===== Kutipan Teks

Sesuai perkembangan zaman dan kemajuan ilmu, teknologi yang dihasilkan pun semakin modern dan canggih. Pada dasarnya teknologi yang dihasilkan oleh umat manusia bertujuan untuk membuat hidup manusia lebih praktis dan efisien. Namun, perkembangan teknologi yang ada pada kenyataannya telah banyak mengubah berbagai sendi kehidupan manusia.
Salah satu bidang kehidupan manusia yang telah berubah seiring perkembangan teknologi adalah kebudayaan manusia. Teknologi yang berkembang menyebabkan berubahnya pola interaksi manusia dari interaksi yang sederhana menjadi interaksi yang semakin canggih.

==========

_Tugas 1_
Bagaimana bunyi bagian kutipan tentang teknologi dan kebudayaan dari "Salah satu bidang" sampai "yang semakin canggih.", termasuk kedua batas itu, jika ditulis ulang dengan "kebudayaan manusia" diganti menjadi "peradaban manusia"?
_Tugas 2_
Bisakah Anda melanjutkan kutipan tentang teknologi dan kebudayaan ini, mulai setelah kalimat terakhirnya?

===== Informasi Terekstrak

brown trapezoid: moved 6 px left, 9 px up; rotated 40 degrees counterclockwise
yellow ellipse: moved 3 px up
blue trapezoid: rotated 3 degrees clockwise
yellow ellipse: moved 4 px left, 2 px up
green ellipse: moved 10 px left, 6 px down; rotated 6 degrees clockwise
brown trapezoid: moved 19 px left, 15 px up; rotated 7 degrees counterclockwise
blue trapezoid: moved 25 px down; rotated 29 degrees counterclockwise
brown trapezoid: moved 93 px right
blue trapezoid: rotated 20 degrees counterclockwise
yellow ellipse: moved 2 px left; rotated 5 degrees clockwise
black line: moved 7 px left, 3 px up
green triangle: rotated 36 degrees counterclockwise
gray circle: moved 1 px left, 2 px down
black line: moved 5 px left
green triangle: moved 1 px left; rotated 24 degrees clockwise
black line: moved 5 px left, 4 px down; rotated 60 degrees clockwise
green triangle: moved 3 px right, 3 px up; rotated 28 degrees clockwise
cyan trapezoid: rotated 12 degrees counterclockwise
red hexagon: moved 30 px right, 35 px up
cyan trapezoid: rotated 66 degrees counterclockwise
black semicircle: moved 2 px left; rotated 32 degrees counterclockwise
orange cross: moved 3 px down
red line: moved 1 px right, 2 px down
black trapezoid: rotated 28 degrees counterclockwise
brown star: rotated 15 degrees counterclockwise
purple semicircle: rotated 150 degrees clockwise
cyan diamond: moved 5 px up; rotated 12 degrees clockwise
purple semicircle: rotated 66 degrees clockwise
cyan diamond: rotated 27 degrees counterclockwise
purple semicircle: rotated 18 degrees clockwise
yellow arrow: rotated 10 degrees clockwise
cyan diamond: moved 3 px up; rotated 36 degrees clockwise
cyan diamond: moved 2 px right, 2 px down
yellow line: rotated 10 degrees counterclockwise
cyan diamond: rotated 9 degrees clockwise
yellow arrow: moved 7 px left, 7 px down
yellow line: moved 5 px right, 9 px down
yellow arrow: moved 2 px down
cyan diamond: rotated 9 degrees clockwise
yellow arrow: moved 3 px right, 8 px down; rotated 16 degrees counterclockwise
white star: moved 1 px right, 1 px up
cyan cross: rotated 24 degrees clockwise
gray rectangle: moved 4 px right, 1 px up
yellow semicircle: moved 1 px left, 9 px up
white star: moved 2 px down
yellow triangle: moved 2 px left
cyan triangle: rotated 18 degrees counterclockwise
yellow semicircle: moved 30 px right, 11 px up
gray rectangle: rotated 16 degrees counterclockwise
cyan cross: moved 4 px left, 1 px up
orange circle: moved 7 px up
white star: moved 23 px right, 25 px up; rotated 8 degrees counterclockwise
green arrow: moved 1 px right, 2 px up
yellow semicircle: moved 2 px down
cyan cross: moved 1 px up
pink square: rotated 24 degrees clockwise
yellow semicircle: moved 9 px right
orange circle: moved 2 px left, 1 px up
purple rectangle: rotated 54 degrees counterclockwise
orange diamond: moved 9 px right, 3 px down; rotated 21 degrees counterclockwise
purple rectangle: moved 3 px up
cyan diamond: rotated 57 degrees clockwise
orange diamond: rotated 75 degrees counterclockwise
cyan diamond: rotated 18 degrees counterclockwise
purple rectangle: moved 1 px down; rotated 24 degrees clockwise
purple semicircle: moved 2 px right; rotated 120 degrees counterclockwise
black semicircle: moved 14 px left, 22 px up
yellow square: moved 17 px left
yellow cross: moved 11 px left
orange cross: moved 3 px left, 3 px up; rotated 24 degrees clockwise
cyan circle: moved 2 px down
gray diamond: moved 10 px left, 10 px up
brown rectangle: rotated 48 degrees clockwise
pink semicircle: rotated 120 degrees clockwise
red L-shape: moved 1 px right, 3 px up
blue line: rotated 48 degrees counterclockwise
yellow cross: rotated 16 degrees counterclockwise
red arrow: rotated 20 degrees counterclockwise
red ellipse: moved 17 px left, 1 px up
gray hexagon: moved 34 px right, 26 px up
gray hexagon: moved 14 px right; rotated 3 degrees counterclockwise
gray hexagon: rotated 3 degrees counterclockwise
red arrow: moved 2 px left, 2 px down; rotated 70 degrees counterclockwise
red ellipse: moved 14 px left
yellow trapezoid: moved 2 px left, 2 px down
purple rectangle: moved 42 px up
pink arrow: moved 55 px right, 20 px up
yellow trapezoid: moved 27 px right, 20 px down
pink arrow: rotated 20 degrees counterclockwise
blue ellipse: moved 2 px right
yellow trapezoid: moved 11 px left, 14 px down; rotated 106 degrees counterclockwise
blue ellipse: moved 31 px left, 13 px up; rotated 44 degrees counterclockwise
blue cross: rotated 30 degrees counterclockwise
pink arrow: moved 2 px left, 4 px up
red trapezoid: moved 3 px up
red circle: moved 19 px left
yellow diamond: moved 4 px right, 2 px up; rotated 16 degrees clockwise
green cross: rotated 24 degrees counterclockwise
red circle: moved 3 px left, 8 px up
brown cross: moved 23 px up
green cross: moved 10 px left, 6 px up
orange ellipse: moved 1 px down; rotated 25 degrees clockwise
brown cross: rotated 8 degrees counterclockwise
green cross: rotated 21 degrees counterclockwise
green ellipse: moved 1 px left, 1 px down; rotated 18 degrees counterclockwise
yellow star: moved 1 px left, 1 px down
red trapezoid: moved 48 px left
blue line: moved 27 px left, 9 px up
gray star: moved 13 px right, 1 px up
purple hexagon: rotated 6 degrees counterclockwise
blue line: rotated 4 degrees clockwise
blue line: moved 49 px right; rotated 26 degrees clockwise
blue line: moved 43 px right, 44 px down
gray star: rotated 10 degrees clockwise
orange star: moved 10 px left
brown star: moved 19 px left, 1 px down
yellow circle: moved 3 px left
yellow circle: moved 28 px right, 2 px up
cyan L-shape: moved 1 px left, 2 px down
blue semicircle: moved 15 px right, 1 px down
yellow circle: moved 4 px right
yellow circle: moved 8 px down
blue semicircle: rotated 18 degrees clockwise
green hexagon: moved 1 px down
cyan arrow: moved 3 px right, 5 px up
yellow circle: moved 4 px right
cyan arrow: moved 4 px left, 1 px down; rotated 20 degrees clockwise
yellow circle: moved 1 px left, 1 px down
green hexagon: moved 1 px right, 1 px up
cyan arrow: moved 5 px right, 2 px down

==========

_Jawaban 1_
Salah satu bidang kehidupan manusia yang telah berubah seiring perkembangan teknologi adalah peradaban manusia. Teknologi yang berkembang menyebabkan berubahnya pola interaksi manusia dari interaksi yang sederhana menjadi interaksi yang semakin canggih.

_Jawaban 2_
  1. Hubungan antara Teknologi dengan Krisis Kemanusiaan
Teknologi dalam penerapannya sebagai jalur utama yang dapat menyongsong masa depan cerah, kepercayaannya sudah mendalam. Sikap demikian adalah wajar, asalkan tetap dalam konteks penglihatan yang rasional. Sebab teknologi, selain mempermudah kehidupan manusia, mempunyai dampak sosial yang sering lebih penting artinya daripada teknologi itu sendiri.
Schumacher menyatakan bahwa dunia modern yang dibentuk oleh teknologi menghadapi tiga krisis sekaligus. Pertama, sifat kemanusiaan berontak terhadap pola-pola politik, organisasi, dan teknologi yang tidak berperikemanusiaan. Kedua, lingkungan hidup menderita dan menunjukkan tanda-tanda setengah binasa. Ketiga, penggunaan sumber daya yang tidak dapat dipulihkan, seperti bahan bakar, fosil, sedemikian rupa sehingga akan terjadi kekurangan sumber daya alam tersebut. Oleh karena itu dipertanyakan bagaimana peranan teknologi dalam usaha mengatasi kemiskinan dan membatasi alternatif pemecahan masalah serta mempengaruhi hasilnya.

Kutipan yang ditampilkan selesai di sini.